Brent crude prices extended their downward trend on Friday, December 19, 2025, slipping to about $59.6 per barrel, as growing concerns over excess global supply continued to weigh on the market.
The benchmark oil price was down 0.46% on the day, marking a second consecutive weekly decline. Over the past month, Brent has fallen more than 6%, while prices are now over 18% lower than a year ago, reflecting sustained pressure across energy markets.
Oil prices earlier in the week touched their lowest level in nearly five years, driven largely by expectations that supply will remain abundant. OPEC+ has begun gradually restoring previously shut-in production, while non-OPEC producers are increasing output, adding to fears of an oversupplied market.

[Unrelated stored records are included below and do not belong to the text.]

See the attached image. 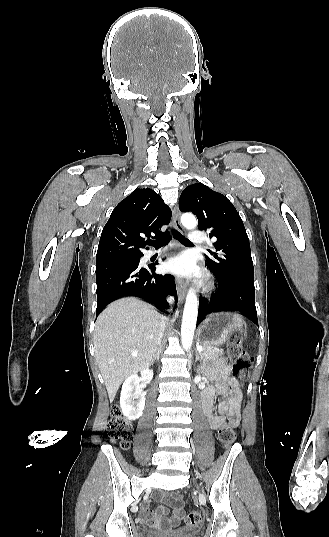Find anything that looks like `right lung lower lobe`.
Returning <instances> with one entry per match:
<instances>
[{"mask_svg":"<svg viewBox=\"0 0 329 537\" xmlns=\"http://www.w3.org/2000/svg\"><path fill=\"white\" fill-rule=\"evenodd\" d=\"M141 257L96 264V318L107 304L125 296L143 298L165 312L166 297L176 295L174 277L155 274V264L139 266Z\"/></svg>","mask_w":329,"mask_h":537,"instance_id":"98d812e1","label":"right lung lower lobe"}]
</instances>
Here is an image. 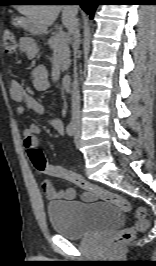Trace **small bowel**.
Returning <instances> with one entry per match:
<instances>
[{
  "label": "small bowel",
  "mask_w": 156,
  "mask_h": 266,
  "mask_svg": "<svg viewBox=\"0 0 156 266\" xmlns=\"http://www.w3.org/2000/svg\"><path fill=\"white\" fill-rule=\"evenodd\" d=\"M20 51L25 53L27 57L34 58L37 55L38 47L35 41L29 37H22L19 45ZM33 83L34 87L39 91H44L49 88V75L45 66H38L33 70ZM9 95L13 101L18 105L16 107V113L22 115L25 108H28L36 114H44L43 105L33 96H30L25 91L24 87L17 81L11 80L9 84ZM49 124L55 129L58 134H62L64 127L60 120H50ZM40 133V127L36 124L28 125L23 131V145L29 153L30 150L38 148ZM43 190L48 199H64L73 200L76 197V191L72 187H66L61 190H57L54 183L46 179L43 182ZM82 199L86 202H92L97 199L94 195L84 192Z\"/></svg>",
  "instance_id": "1"
}]
</instances>
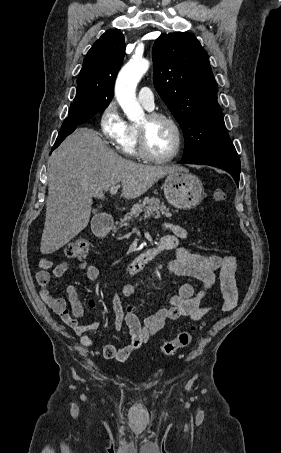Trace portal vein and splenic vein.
Returning <instances> with one entry per match:
<instances>
[{"label": "portal vein and splenic vein", "instance_id": "portal-vein-and-splenic-vein-1", "mask_svg": "<svg viewBox=\"0 0 281 453\" xmlns=\"http://www.w3.org/2000/svg\"><path fill=\"white\" fill-rule=\"evenodd\" d=\"M118 188H120V184H116V186H111L109 190L110 194H116V192H118Z\"/></svg>", "mask_w": 281, "mask_h": 453}]
</instances>
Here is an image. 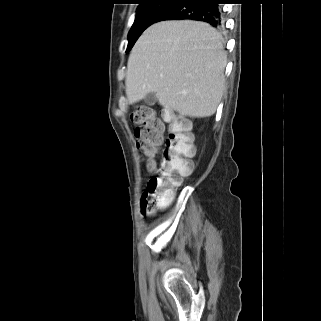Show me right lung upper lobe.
<instances>
[{"mask_svg": "<svg viewBox=\"0 0 321 321\" xmlns=\"http://www.w3.org/2000/svg\"><path fill=\"white\" fill-rule=\"evenodd\" d=\"M139 1H140V5H142V4L146 3V2L153 1V0H139ZM175 1L182 2L184 0H175Z\"/></svg>", "mask_w": 321, "mask_h": 321, "instance_id": "right-lung-upper-lobe-1", "label": "right lung upper lobe"}]
</instances>
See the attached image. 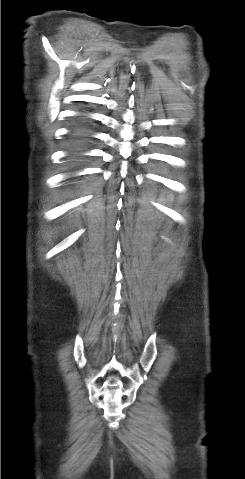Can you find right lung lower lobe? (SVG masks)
<instances>
[{
    "instance_id": "98d812e1",
    "label": "right lung lower lobe",
    "mask_w": 245,
    "mask_h": 479,
    "mask_svg": "<svg viewBox=\"0 0 245 479\" xmlns=\"http://www.w3.org/2000/svg\"><path fill=\"white\" fill-rule=\"evenodd\" d=\"M91 134L92 128L88 117L80 116L74 121L68 139L67 159L70 166L75 167L80 163L89 144Z\"/></svg>"
}]
</instances>
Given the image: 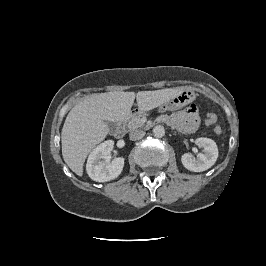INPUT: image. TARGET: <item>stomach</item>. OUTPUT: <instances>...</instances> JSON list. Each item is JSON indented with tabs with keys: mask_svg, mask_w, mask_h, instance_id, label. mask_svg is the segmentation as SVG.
Wrapping results in <instances>:
<instances>
[{
	"mask_svg": "<svg viewBox=\"0 0 266 266\" xmlns=\"http://www.w3.org/2000/svg\"><path fill=\"white\" fill-rule=\"evenodd\" d=\"M194 99V93L190 89H182L177 95L173 96L159 106L161 112L174 110L189 104Z\"/></svg>",
	"mask_w": 266,
	"mask_h": 266,
	"instance_id": "stomach-1",
	"label": "stomach"
}]
</instances>
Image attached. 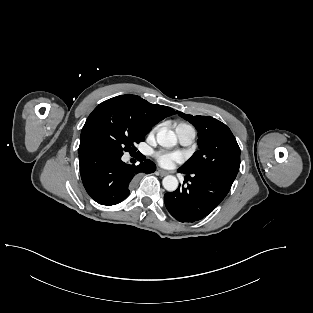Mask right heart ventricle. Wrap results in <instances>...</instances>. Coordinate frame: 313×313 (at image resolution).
<instances>
[{"label":"right heart ventricle","mask_w":313,"mask_h":313,"mask_svg":"<svg viewBox=\"0 0 313 313\" xmlns=\"http://www.w3.org/2000/svg\"><path fill=\"white\" fill-rule=\"evenodd\" d=\"M181 129H189V130H193L194 131V128L190 125V124H187V123H179L177 126H176V132L178 130H181ZM195 132V131H194Z\"/></svg>","instance_id":"right-heart-ventricle-1"}]
</instances>
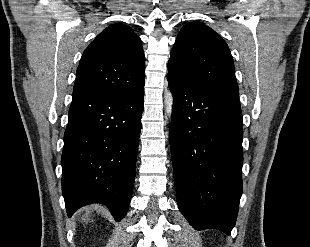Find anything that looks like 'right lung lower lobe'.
Wrapping results in <instances>:
<instances>
[{
    "label": "right lung lower lobe",
    "instance_id": "obj_1",
    "mask_svg": "<svg viewBox=\"0 0 310 247\" xmlns=\"http://www.w3.org/2000/svg\"><path fill=\"white\" fill-rule=\"evenodd\" d=\"M144 85L135 91L72 100L61 157L68 216L103 203L116 221L128 210L135 178Z\"/></svg>",
    "mask_w": 310,
    "mask_h": 247
}]
</instances>
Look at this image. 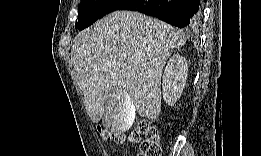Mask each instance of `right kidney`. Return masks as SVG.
<instances>
[{"instance_id":"ca27d5eb","label":"right kidney","mask_w":261,"mask_h":156,"mask_svg":"<svg viewBox=\"0 0 261 156\" xmlns=\"http://www.w3.org/2000/svg\"><path fill=\"white\" fill-rule=\"evenodd\" d=\"M188 75V64L185 57L173 55L164 70L162 79L163 99L174 104L181 96Z\"/></svg>"}]
</instances>
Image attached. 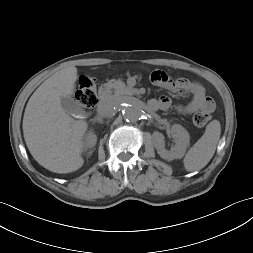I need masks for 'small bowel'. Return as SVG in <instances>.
<instances>
[{"mask_svg":"<svg viewBox=\"0 0 253 253\" xmlns=\"http://www.w3.org/2000/svg\"><path fill=\"white\" fill-rule=\"evenodd\" d=\"M152 81L161 88L180 94L192 95V100L188 104L177 106V111L183 115H190L196 112L210 113L215 108L213 99L206 95L205 88L200 83L185 78L172 80L163 71H155L152 74ZM171 104L172 101L168 96H162L159 99H151L148 105L152 110H168Z\"/></svg>","mask_w":253,"mask_h":253,"instance_id":"1","label":"small bowel"}]
</instances>
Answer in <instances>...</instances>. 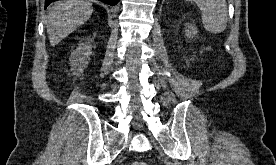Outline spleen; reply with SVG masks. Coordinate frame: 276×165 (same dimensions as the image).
I'll list each match as a JSON object with an SVG mask.
<instances>
[{
  "label": "spleen",
  "instance_id": "3e777b00",
  "mask_svg": "<svg viewBox=\"0 0 276 165\" xmlns=\"http://www.w3.org/2000/svg\"><path fill=\"white\" fill-rule=\"evenodd\" d=\"M188 1V0H186ZM202 11L204 28L211 33H221L226 29L228 10L226 0H193Z\"/></svg>",
  "mask_w": 276,
  "mask_h": 165
}]
</instances>
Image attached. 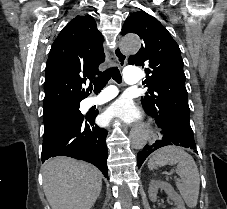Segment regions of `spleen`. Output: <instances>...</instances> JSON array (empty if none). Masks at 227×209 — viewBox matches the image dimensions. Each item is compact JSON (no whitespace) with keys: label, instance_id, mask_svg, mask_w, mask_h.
I'll return each mask as SVG.
<instances>
[{"label":"spleen","instance_id":"spleen-1","mask_svg":"<svg viewBox=\"0 0 227 209\" xmlns=\"http://www.w3.org/2000/svg\"><path fill=\"white\" fill-rule=\"evenodd\" d=\"M164 165H177L176 173L180 181H177L176 187L187 207L196 209L200 191V175L194 159L184 151L183 147H162L153 153L148 161V169L153 171Z\"/></svg>","mask_w":227,"mask_h":209}]
</instances>
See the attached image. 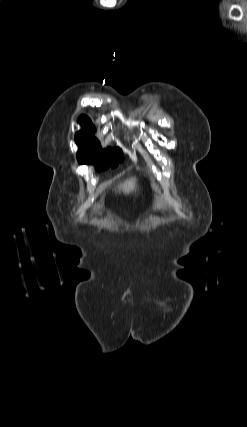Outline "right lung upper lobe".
Instances as JSON below:
<instances>
[{
	"label": "right lung upper lobe",
	"instance_id": "right-lung-upper-lobe-1",
	"mask_svg": "<svg viewBox=\"0 0 247 427\" xmlns=\"http://www.w3.org/2000/svg\"><path fill=\"white\" fill-rule=\"evenodd\" d=\"M78 122L83 126L84 129H95L91 123V120L87 116H80Z\"/></svg>",
	"mask_w": 247,
	"mask_h": 427
}]
</instances>
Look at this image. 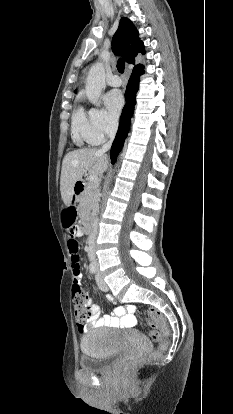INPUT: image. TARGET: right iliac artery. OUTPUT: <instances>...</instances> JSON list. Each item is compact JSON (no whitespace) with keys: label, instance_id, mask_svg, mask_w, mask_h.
Listing matches in <instances>:
<instances>
[{"label":"right iliac artery","instance_id":"obj_1","mask_svg":"<svg viewBox=\"0 0 233 414\" xmlns=\"http://www.w3.org/2000/svg\"><path fill=\"white\" fill-rule=\"evenodd\" d=\"M90 273L95 274L96 273V267L94 264L89 265Z\"/></svg>","mask_w":233,"mask_h":414}]
</instances>
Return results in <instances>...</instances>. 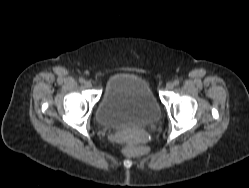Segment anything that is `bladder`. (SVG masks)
Listing matches in <instances>:
<instances>
[{
	"mask_svg": "<svg viewBox=\"0 0 249 188\" xmlns=\"http://www.w3.org/2000/svg\"><path fill=\"white\" fill-rule=\"evenodd\" d=\"M160 106L148 81L129 73L111 76L97 107V120L105 127H143L156 123Z\"/></svg>",
	"mask_w": 249,
	"mask_h": 188,
	"instance_id": "31cf9c89",
	"label": "bladder"
}]
</instances>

At the same time, early signs of demand weakness are emerging among major consumers such as China and the United States, reinforcing bearish sentiment. Brent crude is now down roughly 20% for the year, highlighting the scale of the slowdown.
Geopolitical tensions have helped limit deeper losses. The United States has suspended maritime activity involving sanctioned Venezuelan oil tankers after seizing a blacklisted vessel, and is moving to tighten sanctions on Russia’s energy sector as part of efforts linked to Ukraine peace negotiations. The United Kingdom has also imposed sanctions on three smaller Russian oil producers.
Despite these developments, markets remain focused on supply fundamentals, with traders pricing in a prolonged period of ample oil availability unless demand rebounds more strongly in the months ahead.